====== Extracted entries ======

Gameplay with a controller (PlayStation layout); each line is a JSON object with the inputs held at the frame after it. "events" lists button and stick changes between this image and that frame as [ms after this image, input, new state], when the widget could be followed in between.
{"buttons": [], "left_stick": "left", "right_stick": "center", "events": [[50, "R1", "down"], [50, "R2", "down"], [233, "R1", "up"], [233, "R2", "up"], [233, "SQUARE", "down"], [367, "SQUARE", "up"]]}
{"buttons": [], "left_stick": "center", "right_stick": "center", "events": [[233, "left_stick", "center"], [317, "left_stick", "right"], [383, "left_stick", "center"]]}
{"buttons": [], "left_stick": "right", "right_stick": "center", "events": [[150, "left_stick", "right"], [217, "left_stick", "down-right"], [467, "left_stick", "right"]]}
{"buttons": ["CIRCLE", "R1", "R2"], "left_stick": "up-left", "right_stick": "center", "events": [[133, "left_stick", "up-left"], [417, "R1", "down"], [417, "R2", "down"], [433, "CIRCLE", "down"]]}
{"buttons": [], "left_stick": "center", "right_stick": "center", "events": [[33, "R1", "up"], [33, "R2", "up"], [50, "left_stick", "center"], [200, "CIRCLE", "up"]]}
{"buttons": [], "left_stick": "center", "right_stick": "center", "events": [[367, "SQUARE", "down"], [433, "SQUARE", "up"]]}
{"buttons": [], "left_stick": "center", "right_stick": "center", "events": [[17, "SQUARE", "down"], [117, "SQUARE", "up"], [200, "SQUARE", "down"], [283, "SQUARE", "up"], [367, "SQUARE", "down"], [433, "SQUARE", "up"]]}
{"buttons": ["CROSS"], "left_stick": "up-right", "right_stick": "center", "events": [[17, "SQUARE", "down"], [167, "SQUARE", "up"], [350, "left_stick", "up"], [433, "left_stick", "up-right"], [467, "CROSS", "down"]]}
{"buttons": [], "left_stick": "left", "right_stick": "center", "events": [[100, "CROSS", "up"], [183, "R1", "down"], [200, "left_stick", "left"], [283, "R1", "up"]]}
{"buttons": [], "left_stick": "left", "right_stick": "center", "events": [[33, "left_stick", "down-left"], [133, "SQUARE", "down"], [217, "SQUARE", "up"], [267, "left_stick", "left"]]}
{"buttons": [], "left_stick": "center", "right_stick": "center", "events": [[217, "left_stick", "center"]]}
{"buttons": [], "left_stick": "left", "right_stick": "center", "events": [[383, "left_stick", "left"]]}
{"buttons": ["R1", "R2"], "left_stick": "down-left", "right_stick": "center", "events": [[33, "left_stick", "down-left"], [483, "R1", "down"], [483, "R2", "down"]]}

======

- Task description
The complete set of entries is to be restated word for word.

- Exercise answer
Gameplay with a controller (PlayStation layout); each line is a JSON object with the inputs held at the frame after it. "events" lists button and stick changes between this image and that frame as [ms after this image, input, new state], when the widget could be followed in between.
{"buttons": [], "left_stick": "left", "right_stick": "center", "events": [[50, "R1", "down"], [50, "R2", "down"], [233, "R1", "up"], [233, "R2", "up"], [233, "SQUARE", "down"], [367, "SQUARE", "up"]]}
{"buttons": [], "left_stick": "center", "right_stick": "center", "events": [[233, "left_stick", "center"], [317, "left_stick", "right"], [383, "left_stick", "center"]]}
{"buttons": [], "left_stick": "right", "right_stick": "center", "events": [[150, "left_stick", "right"], [217, "left_stick", "down-right"], [467, "left_stick", "right"]]}
{"buttons": ["CIRCLE", "R1", "R2"], "left_stick": "up-left", "right_stick": "center", "events": [[133, "left_stick", "up-left"], [417, "R1", "down"], [417, "R2", "down"], [433, "CIRCLE", "down"]]}
{"buttons": [], "left_stick": "center", "right_stick": "center", "events": [[33, "R1", "up"], [33, "R2", "up"], [50, "left_stick", "center"], [200, "CIRCLE", "up"]]}
{"buttons": [], "left_stick": "center", "right_stick": "center", "events": [[367, "SQUARE", "down"], [433, "SQUARE", "up"]]}
{"buttons": [], "left_stick": "center", "right_stick": "center", "events": [[17, "SQUARE", "down"], [117, "SQUARE", "up"], [200, "SQUARE", "down"], [283, "SQUARE", "up"], [367, "SQUARE", "down"], [433, "SQUARE", "up"]]}
{"buttons": ["CROSS"], "left_stick": "up-right", "right_stick": "center", "events": [[17, "SQUARE", "down"], [167, "SQUARE", "up"], [350, "left_stick", "up"], [433, "left_stick", "up-right"], [467, "CROSS", "down"]]}
{"buttons": [], "left_stick": "left", "right_stick": "center", "events": [[100, "CROSS", "up"], [183, "R1", "down"], [200, "left_stick", "left"], [283, "R1", "up"]]}
{"buttons": [], "left_stick": "left", "right_stick": "center", "events": [[33, "left_stick", "down-left"], [133, "SQUARE", "down"], [217, "SQUARE", "up"], [267, "left_stick", "left"]]}
{"buttons": [], "left_stick": "center", "right_stick": "center", "events": [[217, "left_stick", "center"]]}
{"buttons": [], "left_stick": "left", "right_stick": "center", "events": [[383, "left_stick", "left"]]}
{"buttons": ["R1", "R2"], "left_stick": "down-left", "right_stick": "center", "events": [[33, "left_stick", "down-left"], [483, "R1", "down"], [483, "R2", "down"]]}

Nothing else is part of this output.